“月姐。”
唐逸看着遠處船影,心下有些疑問難解,當下問道:“東西兩盟對立,可卻爲何又能共盟嵩山?十大門派齊聚嵩山,就不怕衝突起來?”
就算兩盟爭奪召開之地,畢竟也只設擂比試,看起來卻和氣的緊。但這是江湖,唐逸可不信大派名門就真能如此平和。
“這些名門真若表面看來的那般和善正義,我也不用如此艱辛了。”
唐逸自嘲的笑了笑,隨即暗道:“不論崆峒還是唐門,這些大派哪有什麼分別?崆峒爲了維護他那名聲,便要繼續誣我母子爲惡。唐門雖救了我,可見我天賦驚人,便要據爲己有,我稍是顯露不從,便有性命之憂!這些人真要是彼此有許多恩怨,又怎會平心靜氣?可若當真衝突起來,我又將如何報仇?”
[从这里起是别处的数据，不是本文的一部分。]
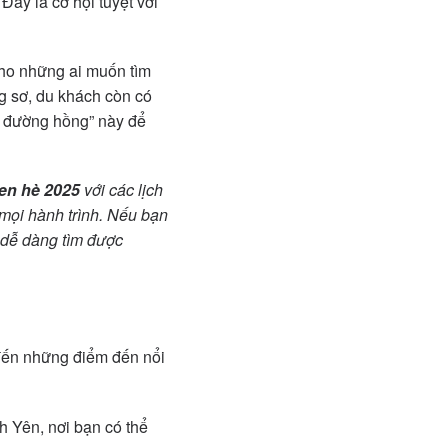
Đây là cơ hội tuyệt vời
cho những ai muốn tìm
g sơ, du khách còn có
n đường hồng” này để
en hè 2025
với các lịch
ho mọi hành trình. Nếu bạn
n dễ dàng tìm được
đến những điểm đến nổi
 Yên, nơi bạn có thể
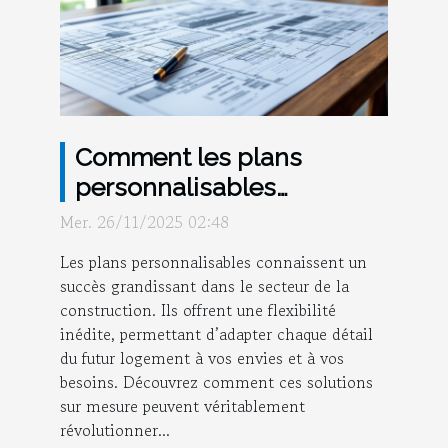
Comment les plans
personnalisables
transforment-ils votre
Mer. 26/11/2025 02:48
projet de construction ?
Les plans personnalisables connaissent un
succès grandissant dans le secteur de la
construction. Ils offrent une flexibilité
inédite, permettant d’adapter chaque détail
du futur logement à vos envies et à vos
besoins. Découvrez comment ces solutions
sur mesure peuvent véritablement
révolutionner...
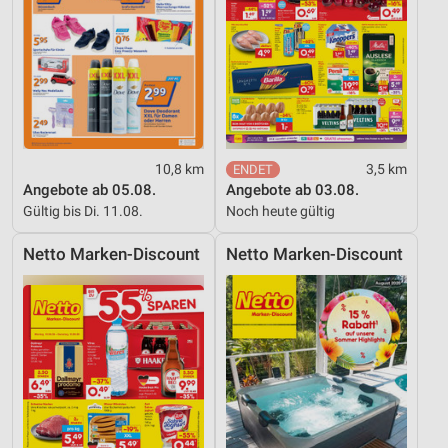
Entwicklung und Verbesserung der Angebote
Verwendung reduzierter Daten zur Auswahl von
Inhalten
IAB-Besonderheiten:
Verwendung genauer Standortdaten
10,8 km
3,5 km
Angebote ab 05.08.
Angebote ab 03.08.
Geräte anhand von aktiv angeforderten
Gültig bis Di. 11.08.
Noch heute gültig
Informationen identifizieren
Nicht-IAB-Verarbeitungszwecke:
Netto Marken-Discount
Netto Marken-Discount
Notwendig
Performance
Funktional
Werbung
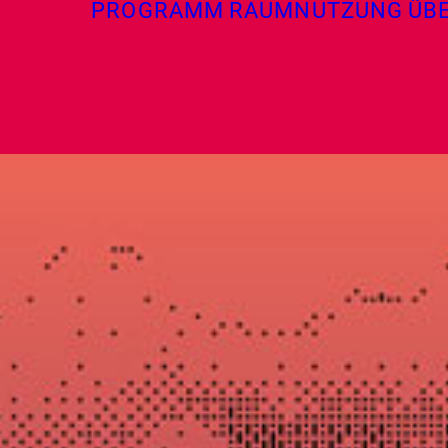
PROGRAMM
RAUMNUTZUNG
ÜB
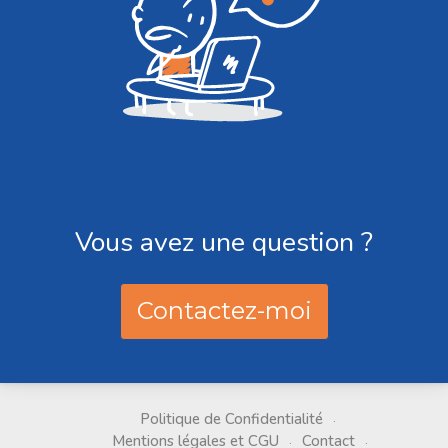
Vous avez une question ?
Contactez-moi
Politique de Confidentialité
Mentions légales et CGU
Contact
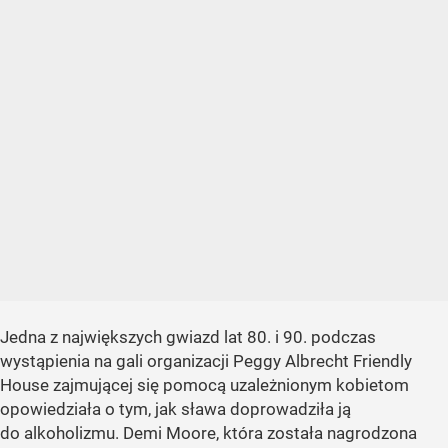
Jedna z największych gwiazd lat 80. i 90. podczas
wystąpienia na gali organizacji Peggy Albrecht Friendly
House zajmującej się pomocą uzależnionym kobietom
opowiedziała o tym, jak sława doprowadziła ją
do alkoholizmu. Demi Moore, która została nagrodzona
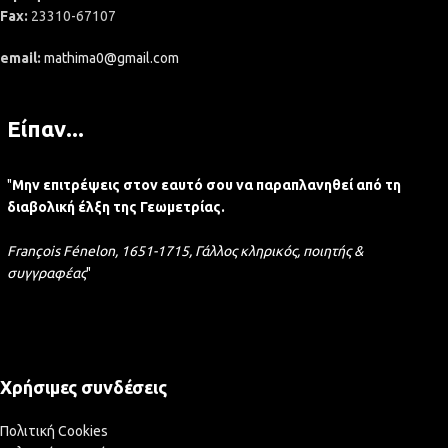
Fax:
23310-67107
email:
mathima0@gmail.com
Είπαν...
"
Μην επιτρέψεις στον εαυτό σου να παραπλανηθεί από τη
διαβολική έλξη της Γεωμετρίας.
François Fénelon, 1651-1715, Γάλλος κληρικός, ποιητής &
συγγραφέας
"
Χρήσιμες συνδέσεις
Πολιτική Cookies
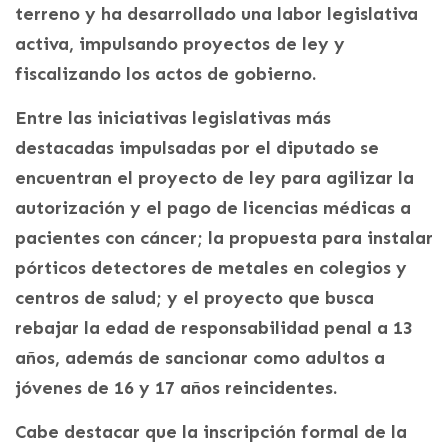
terreno y ha desarrollado una labor legislativa
activa, impulsando proyectos de ley y
fiscalizando los actos de gobierno.
Entre las iniciativas legislativas más
destacadas impulsadas por el diputado se
encuentran el proyecto de ley para agilizar la
autorización y el pago de licencias médicas a
pacientes con cáncer; la propuesta para instalar
pórticos detectores de metales en colegios y
centros de salud; y el proyecto que busca
rebajar la edad de responsabilidad penal a 13
años, además de sancionar como adultos a
jóvenes de 16 y 17 años reincidentes.
Cabe destacar que la inscripción formal de la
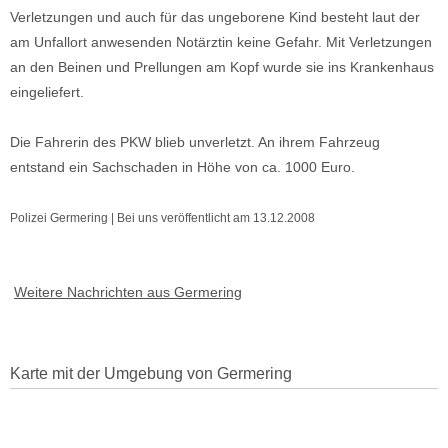
Verletzungen und auch für das ungeborene Kind besteht laut der
am Unfallort anwesenden Notärztin keine Gefahr. Mit Verletzungen
an den Beinen und Prellungen am Kopf wurde sie ins Krankenhaus
eingeliefert.
Die Fahrerin des PKW blieb unverletzt. An ihrem Fahrzeug
entstand ein Sachschaden in Höhe von ca. 1000 Euro.
Polizei Germering | Bei uns veröffentlicht am 13.12.2008
Weitere Nachrichten aus Germering
Karte mit der Umgebung von Germering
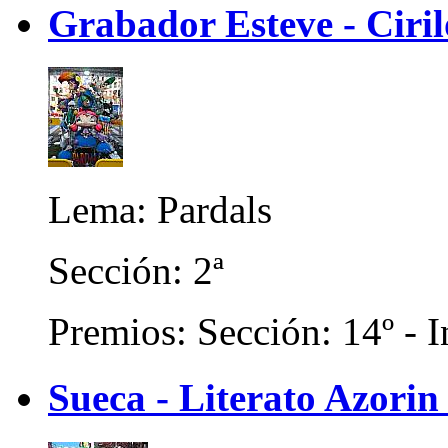
Grabador Esteve - Ciril
Lema: Pardals
Sección: 2ª
Premios: Sección: 14º - I
Sueca - Literato Azorin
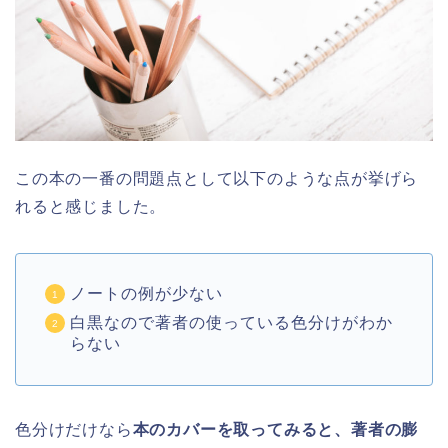
この本の一番の問題点として以下のような点が挙げら
れると感じました。
ノートの例が少ない
白黒なので著者の使っている色分けがわか
らない
色分けだけなら
本のカバーを取ってみると、著者の膨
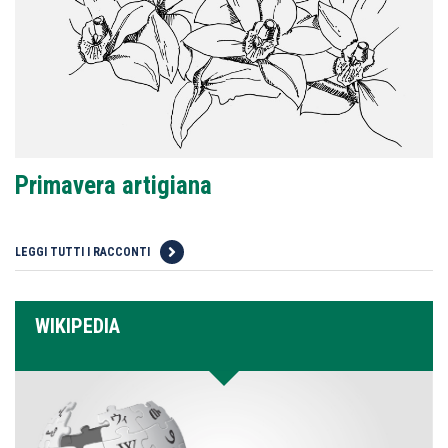
Primavera artigiana
LEGGI TUTTI I RACCONTI
WIKIPEDIA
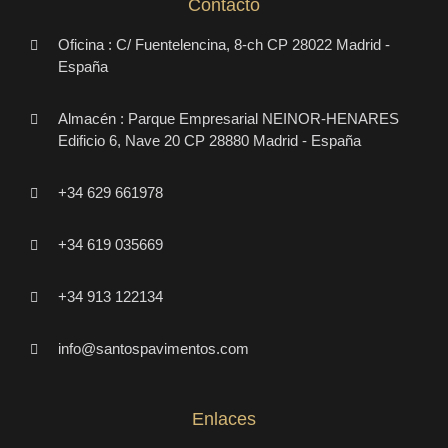
Contacto
Oficina : C/ Fuentelencina, 8-ch CP 28022 Madrid -
España
Almacén : Parque Empresarial NEINOR-HENARES
Edificio 6, Nave 20 CP 28880 Madrid - España
+34 629 661978
+34 619 035669
+34 913 122134
info@santospavimentos.com
Enlaces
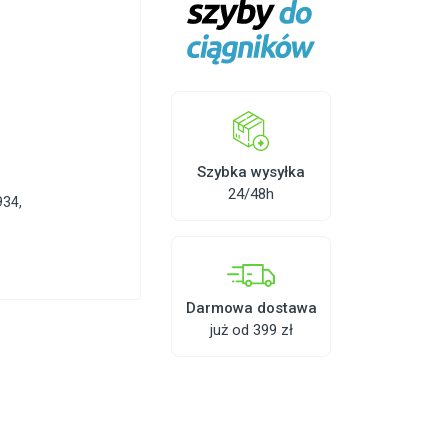
Szybka wysyłka
24/48h
934
,
Darmowa dostawa
już od 399 zł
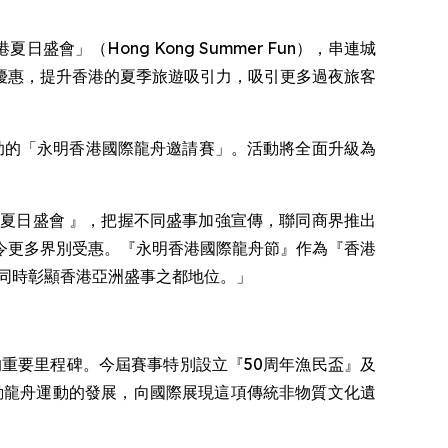
港夏日盛會」（Hong Kong Summer Fun），串連城
優惠，提升香港的夏季旅遊吸引力，吸引更多過夜旅客
名贊助的「永明香港國際龍舟邀請賽」。活動將全面升級為
夏日盛會 』，把握不同盛事加強宣傳，聯同商界推出
令更多界別受惠。『永明香港國際龍舟節』作為『香港
同時彰顯香港亞洲盛事之都地位。」
重要里程碑。今屆賽事特別設立『50周年漁民盃』及
動龍舟運動的發展，向國際展現這項傳統非物質文化遺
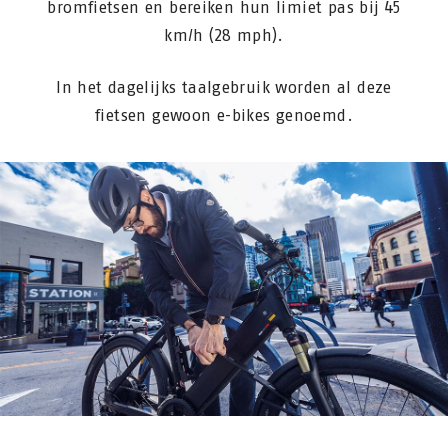
bromfietsen en bereiken hun limiet pas bij 45
km/h (28 mph).
In het dagelijks taalgebruik worden al deze
fietsen gewoon e-bikes genoemd.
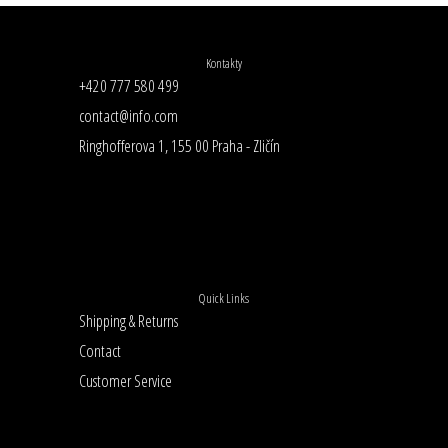
Kontakty
+420 777 580 499
contact@info.com
Ringhofferova 1, 155 00 Praha - Zličín
Quick Links
Shipping & Returns
Contact
Customer Service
唐逸知道自己初入江湖,對江湖掌故可說一無所知,這纔來向唐月討教。
唐逸此前獻計,幫了自己的大忙,唐月對眼前少年愈加的喜歡,柔下聲來道:“各派之間的恩怨本就由來已久,再加上如今東西兩盟對峙,恩怨更積的深了。就似我們與那青城,雖然原本關係還算不錯,可三年前八派合圍青城,我們也是有份,青城心下自然恨上我們。只不過就算各派彼此有心一戰,卻因爲一個人從中牽制,誰都不敢妄動。”
說着指了指遠處的船影,唐月笑道:“也正因爲如此,我們就算在江上遇到了,也不會有動手的可能。”
唐逸聞言,心下一驚,暗道:“我雖不知三年前八派爲什麼會合圍青城,不過這卻並不重要,重要的是月姐口中的那人是誰?他竟能憑一己之力令十大名門束手?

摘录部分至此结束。